= Nell Brooker Mayhew =

American artist

Nell Brooker Mayhew (April 17, 1875 – September 24, 1940) was an American painter, etcher and art instructor.

==Early life==
Mayhew was born Nell Cole Danely in Astoria, Illinois on April 17, 1875. She was the eldest child of Alfred M. Danley, a Methodist minister, and Ella (Cole) Danely. As a child she showed an early interest and aptitude for art. When she was sixteen, one of her paintings was accepted for the Art Institute of Chicago's Annual Exhibition of Watercolors by American Artists.

==Education and personal life==
Mayhew attended Northwestern University, graduating in 1897. She continued her art studies at the University of Illinois, between 1901 and 1906 as a student of Newton A. Wells. While in central Illinois, she met Sidney Brooker, editor of the Quincy, Illinois newspaper. They married in 1902. Brooker died six months later, but she continued to use his name in her signature throughout her career. In 1905 she began taking classes at the Art Institute of Chicago. Her teachers included John Johansen and John Vanderpoel. She married Leonard Thomas Mayhew in 1911. They had two daughters though the marriage ended in 1926.

==Career==
While studying at the University of Illinois, Mayhew developed the color etching process with which she is so closely identified. She created paintings on paper by incorporating etching techniques with the monotype process, making colored prints with the same plate but varying the colors and amount of ink. A critic described her work in 1912, "Now and again you are perplexed to know whether you are looking at a painting or a print".

Seeking a fresh start after the death of her first husband and having completed training at the Art Institute of Chicago, Mayhew moved to Los Angeles in 1908 and began exhibiting. She exhibited regularly in the southern California area from 1908 through 1935, including from 1908 to 1927 at the Blanchard Gallery in Los Angeles. In 1909 she received a medal for color etching at the Alaska-Yukon Exhibition in Seattle. She taught privately, at the Chouinard Art Institute and in 1910, she joined the College of Fine Arts at the University of Southern California, Garvanza campus as a faculty member.

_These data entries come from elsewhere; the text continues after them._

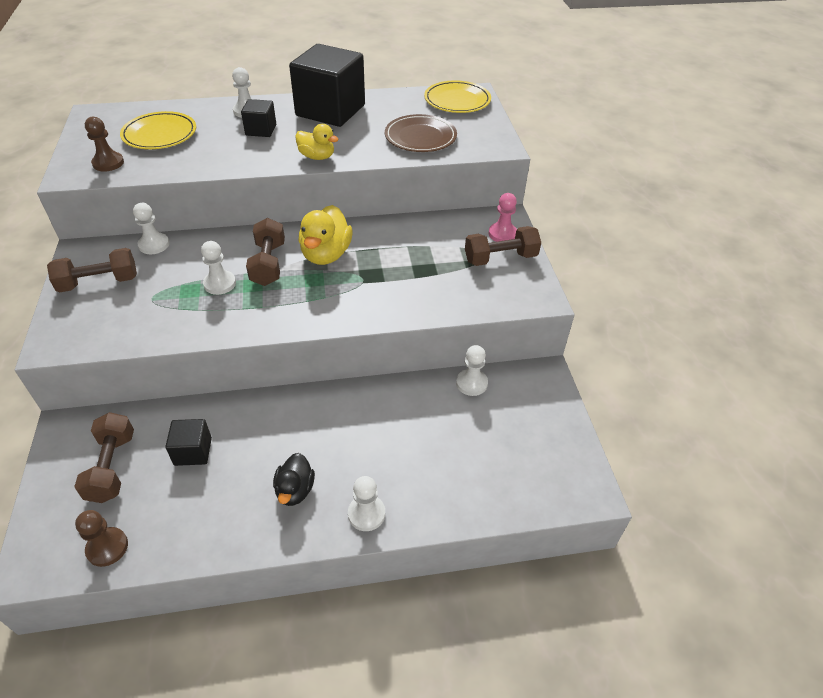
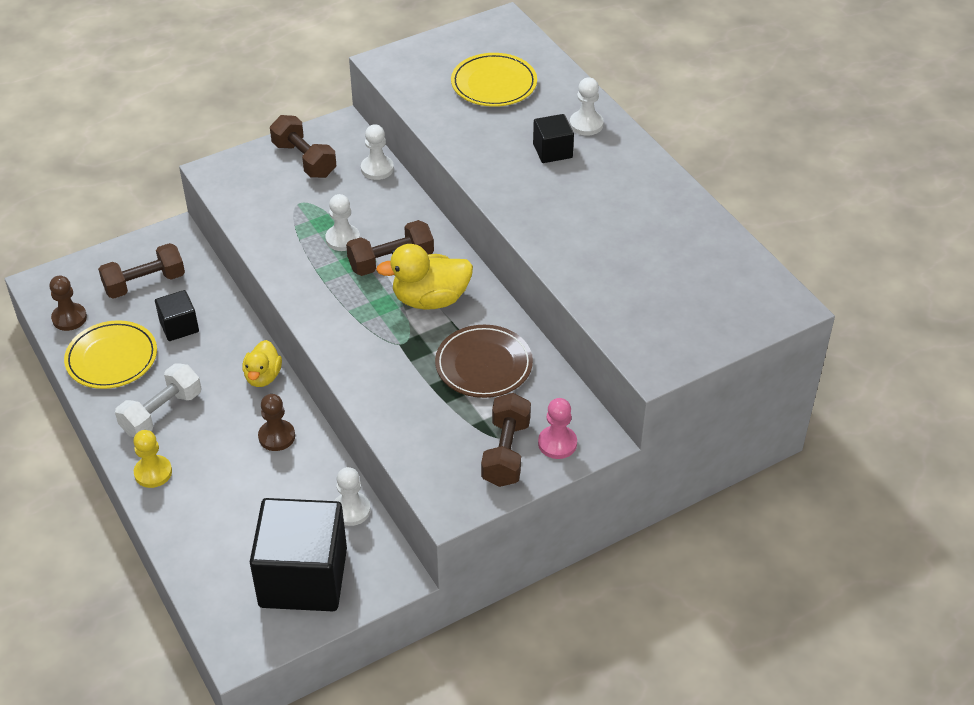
camera: 70 degrees right, 0 degrees up
brown pawn [85,117,124,172] -> brown pawn moved to [258,394,295,451]
black duck [273,453,315,506] -> white dumbbell [115,363,201,437]
black cube [289,44,365,127] -> black cube moved to [250,498,347,611]
yellow duck [295,124,338,160] -> yellow duck moved to [242,340,282,387]
white pawn [348,476,385,531] -> yellow pawn [133,430,172,488]
brown plate [385,114,457,152] -> brown plate moved to [435,325,533,398]
yellow plate [424,80,491,113] -> yellow plate moved to [64,320,157,389]
brown dumbbell [465,226,541,266] -> brown dumbbell turned 45 degrees clockwise [481,393,531,487]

Mayhew found inspiration for her work in nature. Her favorite recreation was gardening. In the late 1910s, she traveled with her daughters to sketch the last surviving Spanish missions. While the California Mission series subject matter was architectural, Mayhew took note of the landscape as she drove from the south to the north of the state. Mayhew advocated for the value of beauty in one's life, writing an article in California Southland and a letter to the editor in the Los Angeles Times. In the early 1930s Mayhew founded an art rental business. which was announced on the front page of a local newspaper.

Mayhew died in Highland Park, California.